Auch wenn die Beine des 29-jährigen Tour-de-France-Sieger von 1997 „brummen“, hielten sie auf den ersten 188 Kilometern locker mit. Sein persönlicher Sportlicher Leiter Rudy Pevenage schwärmt: „Seit sechs Jahren war Jan im April nicht so gut drauf.“ Was den ehemaligen Telekom-Kapitän bremst, sind die hundert Fragezeichen in seinem neuen Arbeitsverhältnis. Ullrich darf zwar mit einer Sondergenehmigung die Sarthe-Rundfahrt in Frankreich bis Freitag zu Ende radeln. Doch gleichzeitig muss der klamme Coast-Chef Günther Dahms bis zum Freitag beim Weltverband UCI die Bankbürgschaft über drei Monatsgehälter (mehr als eine halbe Million Euro) seines teuersten Arbeitnehmers und dessen Anhang vorlegen. Vom eigenen Konto oder mit finanzieller Hilfe seines Rad-Ausrüsters Bianchi.
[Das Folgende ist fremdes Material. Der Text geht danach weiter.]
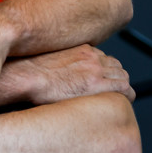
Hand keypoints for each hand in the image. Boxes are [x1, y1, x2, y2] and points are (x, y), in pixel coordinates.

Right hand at [4, 45, 134, 104]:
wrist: (25, 76)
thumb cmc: (30, 72)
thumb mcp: (49, 61)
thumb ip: (64, 63)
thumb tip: (64, 74)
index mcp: (80, 49)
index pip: (105, 58)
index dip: (107, 71)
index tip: (104, 80)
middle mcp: (91, 56)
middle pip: (117, 66)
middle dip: (117, 78)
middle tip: (111, 92)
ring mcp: (95, 69)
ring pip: (123, 77)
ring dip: (122, 87)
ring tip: (117, 99)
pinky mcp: (96, 84)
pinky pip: (123, 89)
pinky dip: (125, 96)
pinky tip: (121, 103)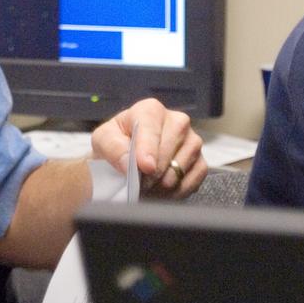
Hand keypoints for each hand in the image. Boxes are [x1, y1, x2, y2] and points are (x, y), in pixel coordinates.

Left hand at [90, 97, 206, 198]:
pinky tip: (162, 192)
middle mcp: (177, 121)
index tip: (144, 167)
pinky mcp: (200, 161)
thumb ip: (112, 148)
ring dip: (163, 184)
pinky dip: (177, 191)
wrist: (126, 158)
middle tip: (139, 184)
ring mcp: (192, 140)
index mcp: (151, 110)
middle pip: (170, 148)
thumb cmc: (116, 144)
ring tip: (148, 188)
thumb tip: (128, 164)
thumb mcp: (103, 140)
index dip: (149, 149)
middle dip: (153, 172)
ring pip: (183, 165)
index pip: (153, 128)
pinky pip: (194, 179)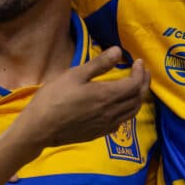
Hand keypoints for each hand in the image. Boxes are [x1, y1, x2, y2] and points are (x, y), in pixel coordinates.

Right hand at [17, 47, 149, 147]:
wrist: (40, 128)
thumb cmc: (54, 98)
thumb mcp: (74, 75)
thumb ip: (99, 64)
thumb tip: (118, 50)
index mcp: (106, 95)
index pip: (134, 84)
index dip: (140, 72)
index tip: (138, 62)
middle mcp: (111, 112)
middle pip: (137, 98)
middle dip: (144, 83)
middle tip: (142, 72)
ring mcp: (106, 125)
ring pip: (132, 112)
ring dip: (138, 98)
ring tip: (136, 87)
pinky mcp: (99, 133)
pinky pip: (121, 121)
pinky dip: (127, 110)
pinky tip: (120, 106)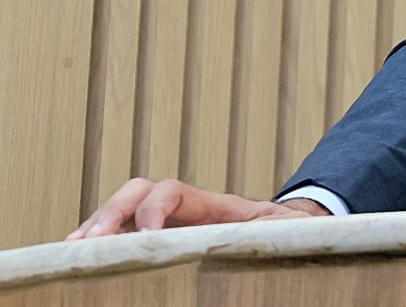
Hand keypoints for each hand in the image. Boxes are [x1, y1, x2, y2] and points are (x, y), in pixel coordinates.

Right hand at [66, 177, 326, 238]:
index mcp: (215, 204)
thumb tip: (272, 233)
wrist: (290, 234)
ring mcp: (170, 223)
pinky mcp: (161, 242)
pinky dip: (102, 242)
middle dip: (112, 212)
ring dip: (98, 226)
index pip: (173, 190)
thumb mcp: (285, 229)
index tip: (147, 237)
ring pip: (124, 212)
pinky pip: (124, 235)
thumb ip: (274, 229)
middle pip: (138, 193)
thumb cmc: (287, 232)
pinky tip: (80, 258)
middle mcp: (186, 209)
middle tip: (92, 242)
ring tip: (73, 250)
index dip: (154, 208)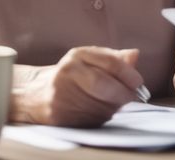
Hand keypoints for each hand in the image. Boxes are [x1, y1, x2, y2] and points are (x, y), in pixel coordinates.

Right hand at [10, 47, 143, 126]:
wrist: (36, 94)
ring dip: (113, 107)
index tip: (138, 83)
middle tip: (131, 97)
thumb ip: (115, 58)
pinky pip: (89, 119)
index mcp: (77, 55)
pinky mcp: (57, 114)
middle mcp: (67, 72)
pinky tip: (97, 110)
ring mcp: (60, 94)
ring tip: (111, 102)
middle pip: (105, 85)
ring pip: (100, 104)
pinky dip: (100, 116)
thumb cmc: (73, 76)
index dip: (129, 74)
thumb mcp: (92, 61)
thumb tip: (135, 55)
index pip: (110, 62)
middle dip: (123, 93)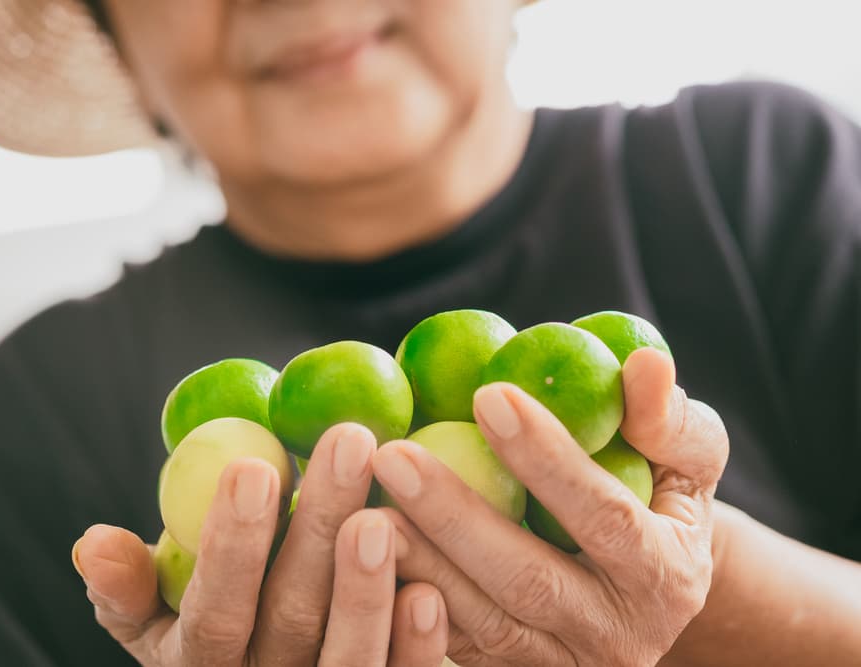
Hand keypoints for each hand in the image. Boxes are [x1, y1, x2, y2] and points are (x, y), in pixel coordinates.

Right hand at [72, 423, 448, 665]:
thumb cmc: (212, 628)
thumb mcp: (158, 623)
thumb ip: (130, 588)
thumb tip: (94, 543)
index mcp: (201, 661)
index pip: (213, 611)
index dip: (232, 545)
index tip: (254, 465)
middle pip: (291, 617)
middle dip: (317, 530)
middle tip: (349, 443)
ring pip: (346, 656)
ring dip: (366, 590)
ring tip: (384, 516)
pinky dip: (417, 648)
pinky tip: (432, 591)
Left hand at [373, 347, 728, 666]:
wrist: (640, 596)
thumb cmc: (656, 504)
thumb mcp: (685, 464)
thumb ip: (670, 422)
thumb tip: (644, 364)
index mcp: (665, 576)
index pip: (606, 516)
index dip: (548, 458)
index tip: (487, 394)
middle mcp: (615, 636)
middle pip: (527, 580)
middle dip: (456, 517)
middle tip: (392, 454)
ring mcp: (558, 666)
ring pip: (479, 625)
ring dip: (417, 565)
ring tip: (362, 506)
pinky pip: (451, 649)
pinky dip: (404, 605)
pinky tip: (359, 554)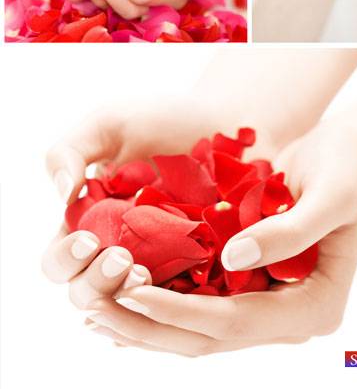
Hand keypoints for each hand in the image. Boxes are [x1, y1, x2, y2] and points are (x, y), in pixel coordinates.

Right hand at [42, 96, 283, 336]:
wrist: (227, 120)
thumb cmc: (164, 118)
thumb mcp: (109, 123)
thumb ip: (69, 151)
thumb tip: (61, 195)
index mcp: (87, 222)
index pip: (59, 260)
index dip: (65, 259)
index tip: (87, 239)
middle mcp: (117, 250)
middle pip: (87, 294)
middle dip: (96, 284)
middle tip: (121, 258)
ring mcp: (157, 266)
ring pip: (128, 307)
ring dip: (128, 299)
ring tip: (145, 274)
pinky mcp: (195, 274)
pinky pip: (178, 303)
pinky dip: (171, 302)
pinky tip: (177, 286)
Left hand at [82, 112, 356, 351]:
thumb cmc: (348, 165)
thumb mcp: (328, 195)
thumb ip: (286, 232)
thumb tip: (231, 260)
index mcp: (316, 308)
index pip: (235, 321)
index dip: (179, 310)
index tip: (131, 289)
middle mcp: (291, 319)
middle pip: (209, 337)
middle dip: (149, 325)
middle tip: (94, 305)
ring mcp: (272, 307)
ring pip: (199, 331)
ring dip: (147, 322)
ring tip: (94, 305)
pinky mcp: (254, 288)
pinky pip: (202, 307)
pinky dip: (163, 302)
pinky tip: (122, 292)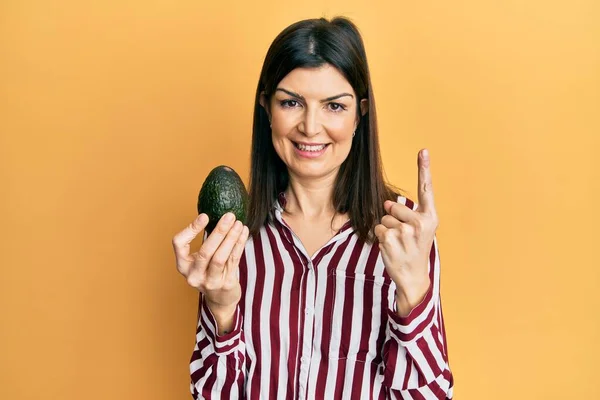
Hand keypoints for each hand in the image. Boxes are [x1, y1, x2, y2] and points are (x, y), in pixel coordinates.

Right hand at [172, 212, 248, 314]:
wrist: (220, 299)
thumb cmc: (209, 272)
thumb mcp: (199, 260)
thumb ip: (205, 242)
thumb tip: (217, 214)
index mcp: (183, 265)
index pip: (179, 244)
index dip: (191, 229)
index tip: (205, 215)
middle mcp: (193, 275)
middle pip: (205, 251)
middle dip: (219, 232)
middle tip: (229, 216)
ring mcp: (209, 282)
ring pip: (221, 257)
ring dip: (231, 238)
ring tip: (238, 223)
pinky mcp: (225, 284)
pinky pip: (233, 261)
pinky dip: (239, 244)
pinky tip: (244, 232)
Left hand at [374, 149, 438, 315]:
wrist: (413, 277)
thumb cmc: (415, 250)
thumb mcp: (419, 231)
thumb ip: (407, 214)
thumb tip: (387, 203)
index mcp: (430, 218)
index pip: (426, 189)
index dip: (424, 169)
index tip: (423, 151)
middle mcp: (420, 222)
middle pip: (393, 207)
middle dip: (392, 219)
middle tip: (404, 237)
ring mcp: (405, 232)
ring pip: (384, 219)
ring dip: (386, 231)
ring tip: (399, 244)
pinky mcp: (391, 239)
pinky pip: (378, 229)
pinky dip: (380, 238)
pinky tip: (392, 249)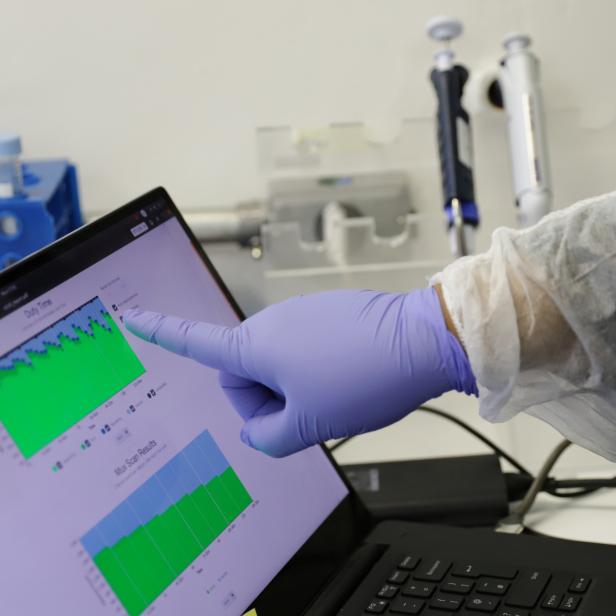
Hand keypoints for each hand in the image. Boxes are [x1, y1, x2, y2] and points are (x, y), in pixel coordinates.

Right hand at [124, 287, 476, 456]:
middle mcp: (271, 323)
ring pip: (276, 365)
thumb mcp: (308, 425)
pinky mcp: (325, 314)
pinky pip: (303, 350)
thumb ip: (267, 437)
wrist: (422, 341)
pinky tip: (345, 378)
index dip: (159, 332)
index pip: (195, 341)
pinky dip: (314, 371)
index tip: (129, 317)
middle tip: (305, 412)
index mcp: (254, 346)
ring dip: (293, 388)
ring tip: (333, 394)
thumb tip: (257, 430)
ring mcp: (300, 316)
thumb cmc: (362, 379)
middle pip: (243, 373)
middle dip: (264, 400)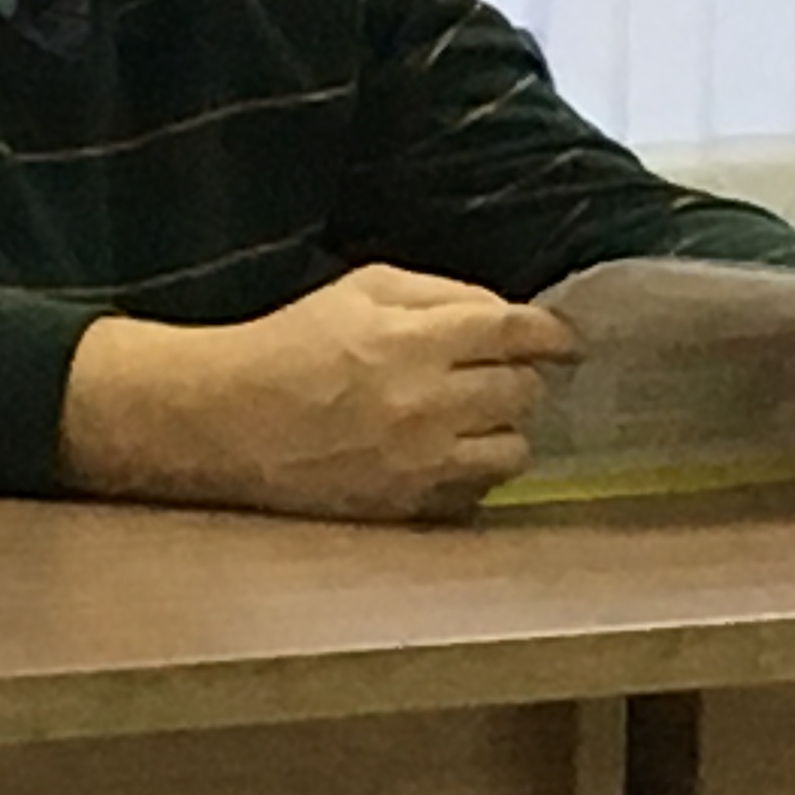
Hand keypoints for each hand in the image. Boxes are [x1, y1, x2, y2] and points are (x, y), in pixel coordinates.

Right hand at [58, 265, 582, 521]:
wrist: (229, 420)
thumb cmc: (291, 342)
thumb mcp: (360, 288)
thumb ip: (439, 292)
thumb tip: (503, 313)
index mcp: (415, 340)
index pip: (515, 332)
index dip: (552, 334)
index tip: (565, 341)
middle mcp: (429, 405)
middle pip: (524, 391)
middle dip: (521, 377)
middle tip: (499, 372)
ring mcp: (423, 463)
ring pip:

Am nächsten Mittwoch will Jan Ullrich zur fünftägigen Aragon-Rundfahrt starten, danach am Ostermontag bei Rund um Köln, am 27. April beim Klassiker Lüttich – Bastogne – Lüttich und am 1. Mai am Henninger Turm in Frankfurt. Doch es gibt große Fragezeichen hinter der Fahrerlaubnis. Einen abermaligen Aufschub für die Bankgarantie dürfte die UCI kaum gewähren. Und Ullrich selbst wird nicht noch einmal das frustrierende Theater und den nervenden Hickhack um seine Startberechtigung mitmachen. „Es haben nur zwei Minuten gefehlt. Dann wäre Jan am Montag von Coast weg gewesen“, verriet Pevenage.

Wenn Jan Ullrich sich nur öffentlich alles so leicht von der Seele reden könnte wie das Resümee seines Comebacks. „Es war, als würde ich nur aus der Winterpause kommen.“ Dabei habe er sich überhaupt nicht einschätzen können. „Ich wusste nicht, wie ich fahre.“ Umso glücklicher war Ullrich über seine Leistung. „Ich bin froh, dass ich so weit vorne mitfahren konnte. Natürlich fehlt noch die Kraft, die meine Stärke ist.“

Er werde „ganz gemütlich“ seine Form aufbauen und verbessern, um „dann im Sommer bei der Tour nicht schlecht auszusehen“. Dort wird er es dann wieder mit Lance Armstrong zu tun haben. Der US-Amerikaner, viermal Sieger der Tour de France, ist auch noch nicht in Topform. Gestern stieg er bei der Sarthe-Rundfahrt wegen Magenproblemen aus. Ullrich kam mit dem Hauptfeld ins Ziel.